**SOURCE MATERIAL:**
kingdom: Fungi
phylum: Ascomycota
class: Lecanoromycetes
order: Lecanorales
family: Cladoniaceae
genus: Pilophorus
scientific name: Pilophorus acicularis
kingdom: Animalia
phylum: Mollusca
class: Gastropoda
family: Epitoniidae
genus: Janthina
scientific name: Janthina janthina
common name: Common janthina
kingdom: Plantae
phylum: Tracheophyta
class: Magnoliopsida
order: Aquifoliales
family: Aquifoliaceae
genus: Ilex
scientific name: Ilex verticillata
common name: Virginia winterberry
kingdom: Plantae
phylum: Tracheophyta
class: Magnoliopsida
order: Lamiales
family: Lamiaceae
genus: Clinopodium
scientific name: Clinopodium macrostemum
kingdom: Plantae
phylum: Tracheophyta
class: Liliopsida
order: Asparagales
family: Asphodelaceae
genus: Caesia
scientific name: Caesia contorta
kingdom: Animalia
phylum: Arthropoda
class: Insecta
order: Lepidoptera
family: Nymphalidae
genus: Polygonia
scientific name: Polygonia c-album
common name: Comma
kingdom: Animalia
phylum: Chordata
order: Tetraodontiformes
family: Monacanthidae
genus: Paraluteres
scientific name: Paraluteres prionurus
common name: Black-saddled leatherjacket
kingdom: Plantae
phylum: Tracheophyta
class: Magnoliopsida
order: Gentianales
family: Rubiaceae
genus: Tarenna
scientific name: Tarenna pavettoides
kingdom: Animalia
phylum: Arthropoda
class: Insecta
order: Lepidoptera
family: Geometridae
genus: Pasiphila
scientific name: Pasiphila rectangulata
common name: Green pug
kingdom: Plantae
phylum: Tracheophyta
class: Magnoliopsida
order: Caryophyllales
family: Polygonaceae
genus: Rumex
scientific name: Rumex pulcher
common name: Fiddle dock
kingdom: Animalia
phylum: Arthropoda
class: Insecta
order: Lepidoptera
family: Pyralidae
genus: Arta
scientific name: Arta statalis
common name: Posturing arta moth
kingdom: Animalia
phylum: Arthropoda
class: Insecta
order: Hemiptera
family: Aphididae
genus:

**WHAT TO WORK ON:**
How many lines of the data above contain the string "common"? Case counts. Reply with the number alone.

**EXERCISE RESPONSE:**
7